Citing safety concerns and property damage, some residents along Vicksburg Drive are calling on the city to implement a long-term solution they are happy with.
Travis Yates, a resident on Vicksburg Drive, and Kayla Giasson, another resident on the street, spoke at the April 3 council meeting. Yates said it was another step in an over two-year process he has been trying to engage the city on the issue.
City staff have been out at his and neighbor’s property, said Yates, adding that there was a solution proposed after a drainage study was authorized by council in May 2022. The proposal resulting from the study involved installing pipes and better drainage behind the property on a bridle path but was ultimately scrapped because of threatened legal action by property owners, Yates said.
He continued, saying that he favors that solution because the city can always re-sod the areas along the bridle path and restore it to its current state using a utility easement that is already there.
“There’s no permanent damage because they can put it back to the way it was,” Yates said.
Corey Nesbit, director of capital improvement projects and public works, said several proposals with varying costs to the city, impacts to existing structures and legal restrictions were considered.
As a longtime resident of the street, Yates said the bridle path has not been used by the property owners behind his home in several years. Because of the setbacks with the original proposal from the city, there was a new offer that he said failed to address residents’ issues permanently.
The city’s new offer, Yates said, was to regrade certain areas within residents’ property to keep water from draining into and pooling in small gullies that have formed. The issue has resulted in some neighbors, such as Yates, having to install makeshift solutions for fencing but leaving the long-term issues he and others have identified.
With the regrading, Yates, a certified engineering technologist who works at an engineering firm, said washout could occur in a few years or it could last, but that uncertainty bothers him with the latest proposal. Also at issue is the short turnaround time he feels he and other residents received with an April 14 deadline to accept the city’s proposed regrading and installation of a wrought-iron fence. The original deadline was March 31 after letters were sent out March 9, but staff extended it at the request of residents.
Nesbit said all the work pertaining to the regrading and re-establishing of the drainage swale would be done at no cost to homeowners.
Yates indicated that he and his like-minded neighbors would not be responding to accept the regrading solution because of difficulties in organizing the entire street with over 30 residences.
“It felt like the whole thing was set up to fail,” Yates said. “It felt like they thought they could do this and wash their hands of it.”
Nesbit said staff have presented the most cost effective and least invasive solution to the drainage issues.
“Staff has proposed a solution that we believe is the most cost effective, is the least invasive option to the residents, has no legal implications and can be done to mitigate most of the drainage issues,” Nesbit said. “The residents appear to be in disagreement with each other on which option is the best.”
Currently, residents’ complaints center around significant water buildup in the aftermath of storms that does not drain quickly.

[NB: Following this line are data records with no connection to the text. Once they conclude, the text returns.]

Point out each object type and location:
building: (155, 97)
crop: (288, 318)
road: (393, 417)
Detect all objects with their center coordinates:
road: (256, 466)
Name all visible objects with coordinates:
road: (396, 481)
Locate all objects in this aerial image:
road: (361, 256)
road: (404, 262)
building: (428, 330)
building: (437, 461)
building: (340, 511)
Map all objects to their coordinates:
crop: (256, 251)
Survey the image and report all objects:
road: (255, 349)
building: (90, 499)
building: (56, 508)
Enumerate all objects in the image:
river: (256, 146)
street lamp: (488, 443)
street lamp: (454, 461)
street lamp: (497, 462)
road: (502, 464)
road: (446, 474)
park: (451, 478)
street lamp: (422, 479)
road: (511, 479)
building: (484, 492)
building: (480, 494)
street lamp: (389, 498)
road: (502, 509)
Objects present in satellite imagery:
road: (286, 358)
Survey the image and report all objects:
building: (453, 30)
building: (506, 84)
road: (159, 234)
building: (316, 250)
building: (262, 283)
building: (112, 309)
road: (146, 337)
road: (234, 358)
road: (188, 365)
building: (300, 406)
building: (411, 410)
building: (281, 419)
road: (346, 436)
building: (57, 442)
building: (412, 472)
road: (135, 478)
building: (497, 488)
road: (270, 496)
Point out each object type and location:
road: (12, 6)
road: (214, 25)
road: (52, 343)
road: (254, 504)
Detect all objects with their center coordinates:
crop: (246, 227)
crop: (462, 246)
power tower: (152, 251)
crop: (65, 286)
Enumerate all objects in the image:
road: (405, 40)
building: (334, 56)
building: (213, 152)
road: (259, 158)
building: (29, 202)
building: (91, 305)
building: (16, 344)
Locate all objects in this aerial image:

Yates said they notice the potential for increased mosquito breeding that poses a potential health risk to the community.
There are also concerns about property damage from significant floods that Yates says have washed out parts of his neighbors’ yards while coming up to the property line. In explaining his concerns, he said that a slope in the terrain’ elevation has drainage from nearby Ponderosa Drive running onto certain properties on Vicksburg Drive.
There is also erosion on the ground that means some fences are not firmly planted into the ground.
Yates’ solution was chicken wire and concrete to prevent his dogs from digging under and to keep local wildlife or neighbors’ pets out.
“Before I installed the chicken wire and concrete, I would have coyotes and neighbors’ dogs get in,” Yates said. “One day, I had a random dog walk into my house through my doggy door.”
His neighbor has installed flaps under his fence for enhanced security. Speaking at the April 3 meeting, Giasson said she had a dog killed by a coyote in her backyard.
Up until recently, Yates said the city and councilmembers had been responsive to his communications regarding the issue, adding that he thinks the city will communicate with him once a solution is approved. He has also hosted councilmembers Brett Franks, Frank Millsap and Chance Lindsey out to see some of the issues he raised.
Additionally, Yates said cost should not be an issue when it comes to addressing the residents’ concerns.
“With something affecting an entire street, cost shouldn’t be a concern,” Yates said.
He added that he thinks a newer neighborhood, such as Woodbridge, experiencing these issues would not have to fight this hard for a problem to be addressed. According to an email provided to residents, there will be an executive session to discuss the issues, said Yates.
In the past, some complaints raised to council have gone away over time. However, Yates said that he and some other residents are prepared to raise the issue to the city until it is resolved.
“Once they see Kayla [Giasson] and I are stubborn about it, we’ll see a larger representation. It’s going to take a consistent and growing effort,” Yates said. “If council tells the city that ‘this is getting fixed,’ it’s getting fixed.”